La Société Générale a annoncé des partenariats de distribution dans ses réseaux avec six sociétés de gestion externe.

L'attente aura duré plus de vingt ans avant qu’une grande banque à réseau franchisse le pas. La Société Générale a annoncé hier l’ouverture de ses réseaux à des gestionnaires d’actifs externes. C’est la première fois en France qu’une banque à réseau décide de développer l’architecture ouverte à grande échelle. BlackRock, DNCA, La Financière de l’Echiquier, Mirova, Primonial Reim et Lyxor (la seule société interne de la liste), verront leurs produits distribués dans le groupe bancaire dès le premier trimestre 2021, aux côtés de ceux d’Amundi.

Cela fait plusieurs mois que la Société Générale prépare le marché à ce virage stratégique. Dès la renégociation de son partenariat de distribution avec Amundi, elle a fait part de sa volonté de s’émanciper de son producteur historique de produits financiers. Dans les prochains jours, la banque va communiquer ses réflexions sur l’avenir de ses réseaux Société Générale et Crédit du Nord. Cette orientation vers davantage de conseil et une distribution de produits élargie fait donc partie du dispositif.

Cette ouverture reste toutefois contrôlée. Mis à part BlackRock, les gestionnaires choisis restent des boutiques, même si, comme DNCA ou Mirova, ils font partie de la galaxie d’un autre groupe bancaire, en l’occurrence Natixis, ou sont liés entre eux, comme La Financière de l’Echiquier et Primonial Reim.

A la fin des années 1990, lorsque la sélection de fonds a commencé à arriver en France, nombreux étaient ceux à croire que l’architecture ouverte allait se développer rapidement. Mais, si les banques privées l’ont progressivement intégrée dans leurs pratiques - c’est devenu pour elles la norme aujourd’hui – les réseaux ont jusqu’à aujourd’hui toujours résisté.

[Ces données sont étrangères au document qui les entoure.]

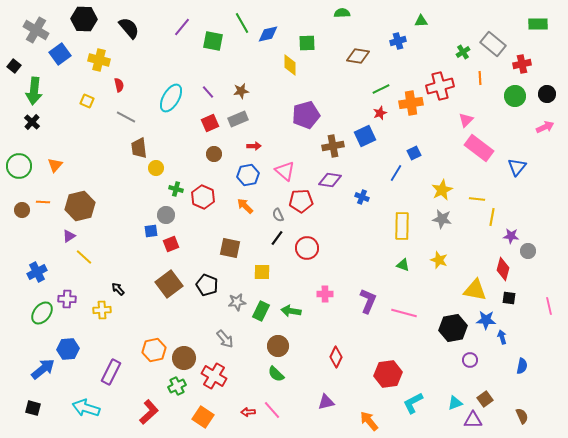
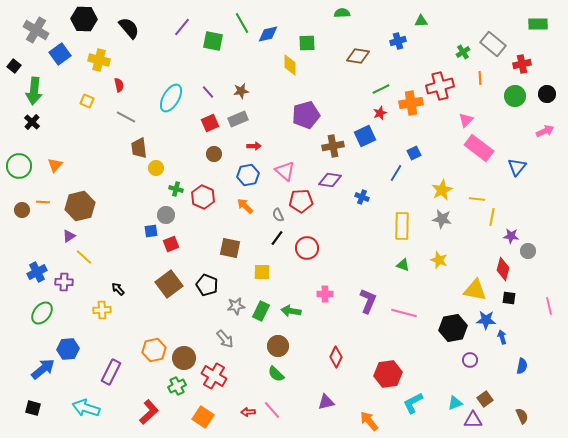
pink arrow at (545, 127): moved 4 px down
purple cross at (67, 299): moved 3 px left, 17 px up
gray star at (237, 302): moved 1 px left, 4 px down
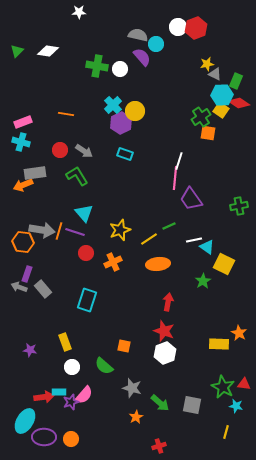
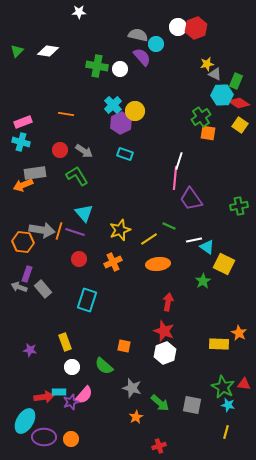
yellow square at (221, 110): moved 19 px right, 15 px down
green line at (169, 226): rotated 48 degrees clockwise
red circle at (86, 253): moved 7 px left, 6 px down
cyan star at (236, 406): moved 8 px left, 1 px up
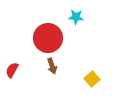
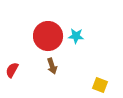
cyan star: moved 19 px down
red circle: moved 2 px up
yellow square: moved 8 px right, 6 px down; rotated 28 degrees counterclockwise
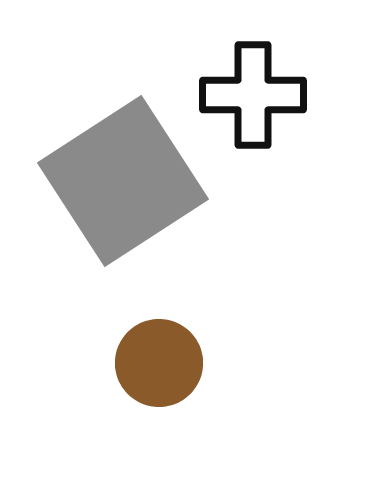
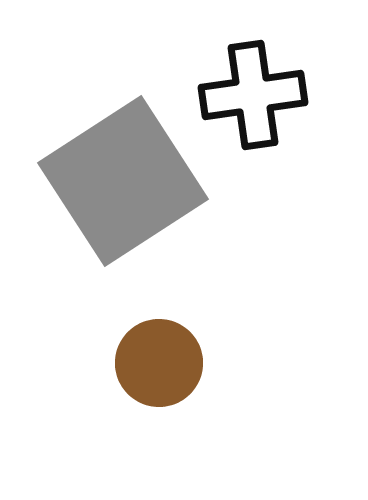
black cross: rotated 8 degrees counterclockwise
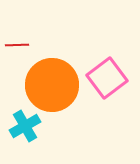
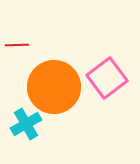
orange circle: moved 2 px right, 2 px down
cyan cross: moved 1 px right, 2 px up
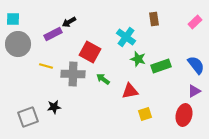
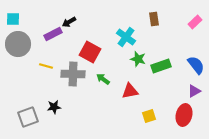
yellow square: moved 4 px right, 2 px down
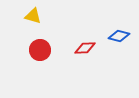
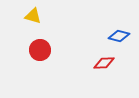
red diamond: moved 19 px right, 15 px down
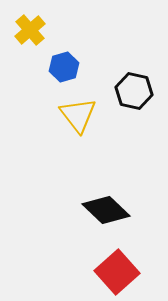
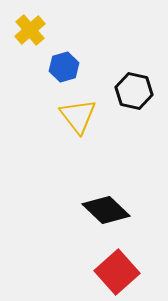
yellow triangle: moved 1 px down
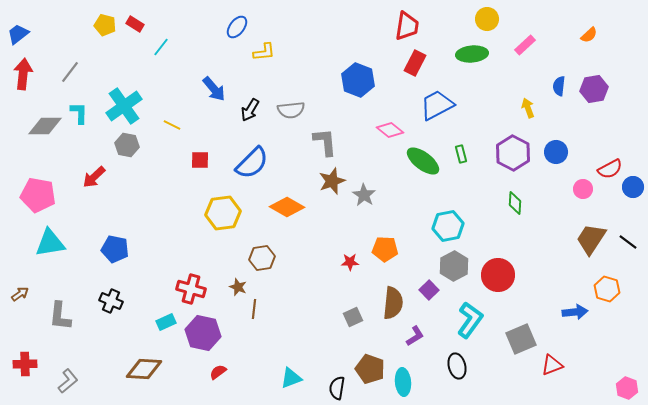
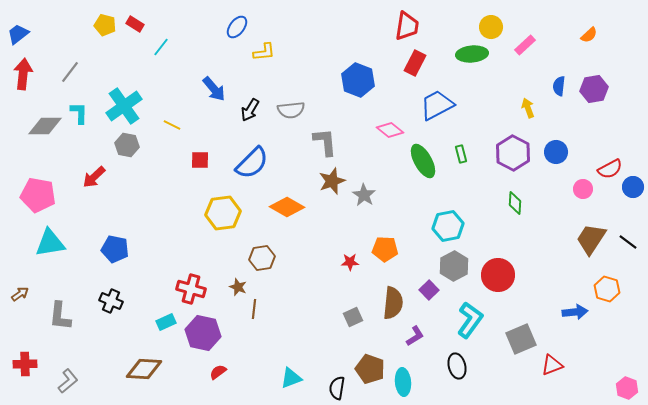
yellow circle at (487, 19): moved 4 px right, 8 px down
green ellipse at (423, 161): rotated 24 degrees clockwise
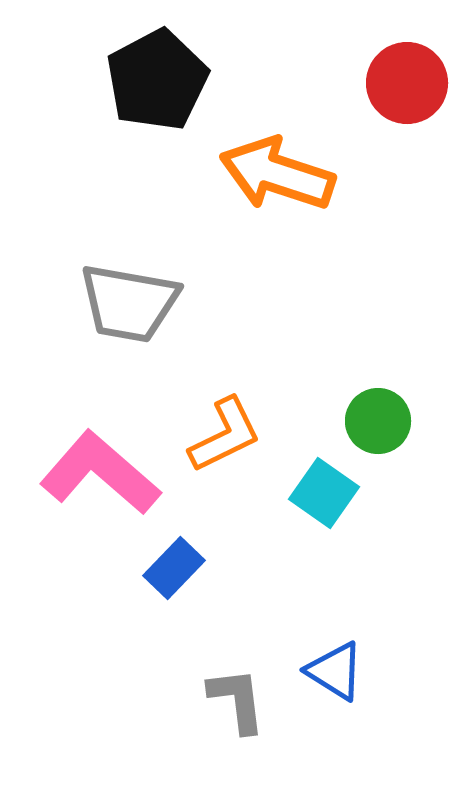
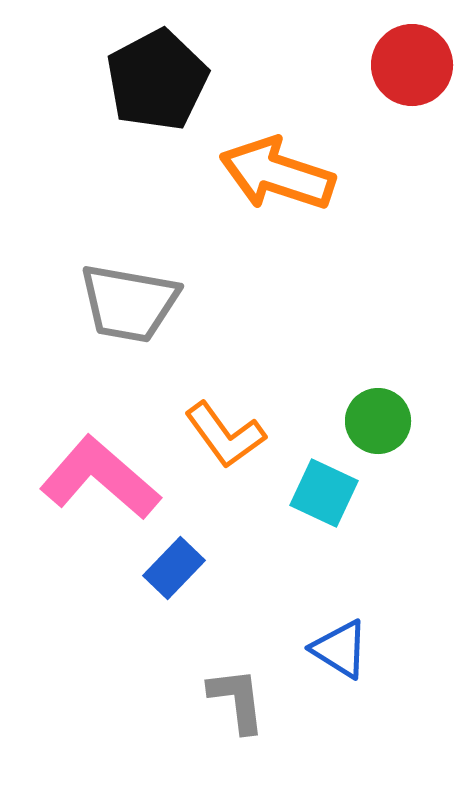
red circle: moved 5 px right, 18 px up
orange L-shape: rotated 80 degrees clockwise
pink L-shape: moved 5 px down
cyan square: rotated 10 degrees counterclockwise
blue triangle: moved 5 px right, 22 px up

Certes, la position de la Société Générale, qui a choisi en 2010 de se séparer d’une grande partie de sa gestion pour participer à la création d’Amundi demeure un cas particulier. Il n’est pas dit que les autres réseaux, qui eux disposent de grands gestionnaires généralistes en interne, l’imitent. Mais cette initiative constitue tout de même un premier pas. Et si, comme le déclarait à L’Agefi Frédéric Oudéa, le directeur général du groupe, « à l’avenir, le client particulier ira voir son banquier avant tout pour du conseil », pouvoir distribuer des produits externes constituera un atout.